Pechino avvisa gli Stati Uniti, per quanto riguarda lo scudo anti missile coreano, celebra la Repubblica popolare e l’entrata dello yuan nel paniere del Fmi e prepara l’accoglienza per un ospite d’eccezione, il presidente filippino Rodrigo Duterte.Meno considerata dai media nostrani, la situazione nel Pacifico non accenna a migliorare. Il disimpegno Usa da altre zone e il suo concentrare le proprie energie in questa area del mondo ha creato tensioni notevoli tra i paesi della regione. L’annuncio, qualche settimana fa, di un sistema anti-missile made in Usa, utilizzato dalla Corea del Sud a partire dal 2017, ha fatto infuriare Pechino.
L’organo ufficiale del Partito comunista, il Quotidiano del popolo, non ha lesinato le critiche, arrivando a maturare una vera e propria minaccia nei confronti degli Stati Uniti: «pagherete», era scritto nell’editoriale.
Non si tratta di minacce da prendere alla leggera. Pechino si sente accerchiata, ha quasi tutti i paesi che si affacciano nell’area «contro» – benché Manila possa diventare un jolly per Pechino – nonostante i tentativi di riportare a una sorta di decenza diplomatica Pyongyang. Il rischio di incidenti ristagna in un’area preda di trasformazioni sociali che fomentano i nazionalismi, aumentando i rischi.
Lo yuan cinese entra a far parte del paniere Fmi
Di sicuro è un grande successo, ma quanto è prematuro e quanto gioverà a Pechino? È quanto andrà verificato nell’immediato futuro. Di sicuro l’inclusione dello yuan nel paniere dei diritti speciali di prelievo del Fondo monetario internazionale costituisce un fatto storico.
Lo yuan (rmb) è entrato dal primo ottobre a farne parte, un grande successo diplomatico della Cina che da anni tenta di ottenere questo status, specie dopo l’ingresso nel Wto (e con la speranza che permetta di ottenere anche lo status di «economia di mercato»). La notizia in Cina è stata accoppiata alle celebrazioni per la festa della Repubblica popolare, fondata il primo ottobre del 1949 da Mao.
Christine Lagarde, numero uno del Fmi, ha definito «una importante e storica pietra miliare» per i sistemi finanziari internazionali l’inclusione dello yuan quale quinta valuta nel paniere, poiché rappresenta il riconoscimento dei progressi fatti dalla Cina nella riforma dei suoi assetti finanziari e monetari. Nel paniere, lo yuan ha un peso del 10,92 per cento, alle spalle solo del dollaro (41,73 per cento) e dell’euro (30,93 per cento), mentre le altre quote sono in carico a yen giapponese e sterlina britannica.
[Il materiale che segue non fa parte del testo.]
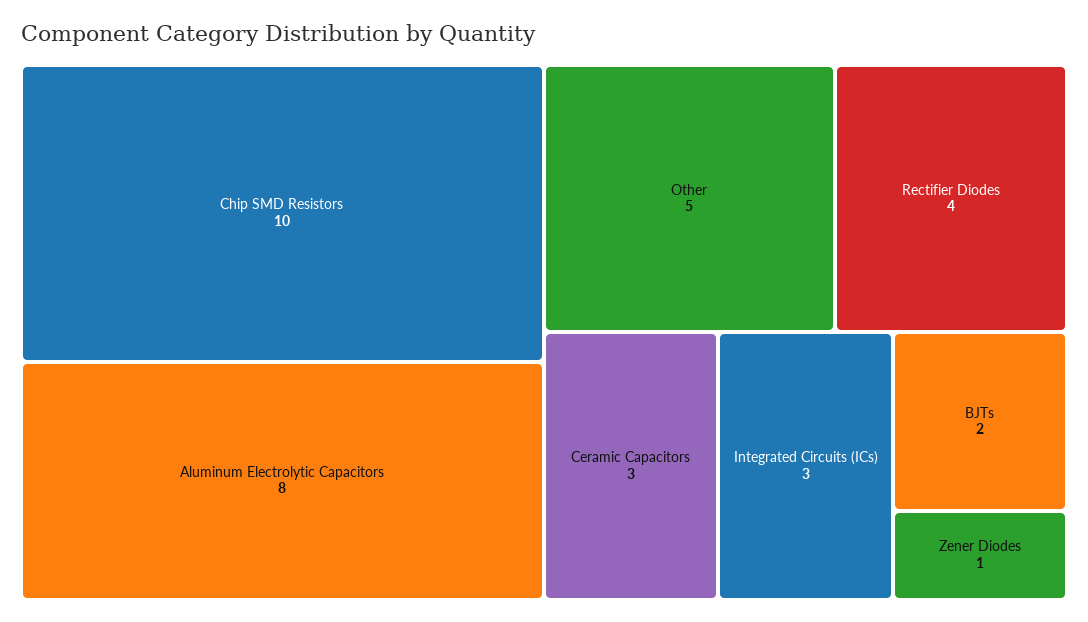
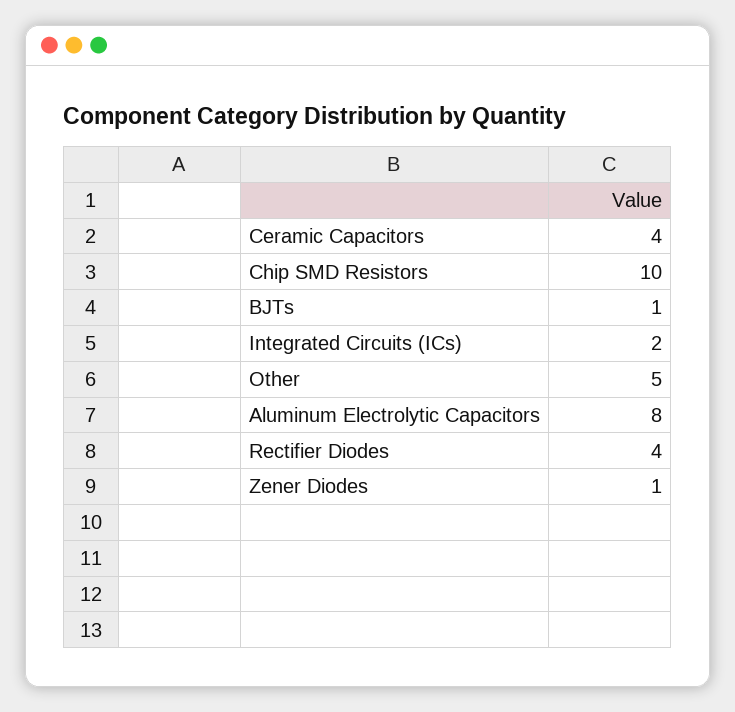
Ceramic Capacitors: 3 -> 4
Integrated Circuits (ICs): 3 -> 2
BJTs: 2 -> 1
Nel frattempo è stato annunciato il viaggio di Duterte in Cina. Il presidente filippino Rodrigo Duterte è finito su tutti i media mondiali in seguito alle sue sconsiderate dichiarazioni (non è la prima volta, dato che aveva già pesantemente insultato Obama, salvo poi chiedere scusa) nelle quali si è paragonato ad Adolf Hitler esprimendo il desiderio di «uccidere tre milioni di tossicodipendenti» per «porre termine al problema» nel paese.
Al di là delle considerazioni su una leadership ancora tutta da comprendere, dato anche lo straordinario seguito che sembra avere nel suo paese, Duterte pare avere le idee piuttosto chiare in tema di politica estera, rappresentando al momento un elemento imprevedibile nel complicato scacchiere politico del Pacifico.
Le Filippine sono alleate agli Stati Uniti e di recente proprio un contenzioso di Manila con Pechino ha portato a una importante sentenza della Corte Internazionale dell’Aja sulle isole contese da Filippine e Cina. Ma Duterte ha anche annunciato un importante viaggio proprio a Pechino (dal 19 al 21 ottobre), in quanto intenzionato a rivedere il sistema di alleanze nell’area. Pechino si è detta ben lieta di capire le possibii relazioni economiche, commerciale e chissà, in futuro, anche quelle militari. Washington è avvisata.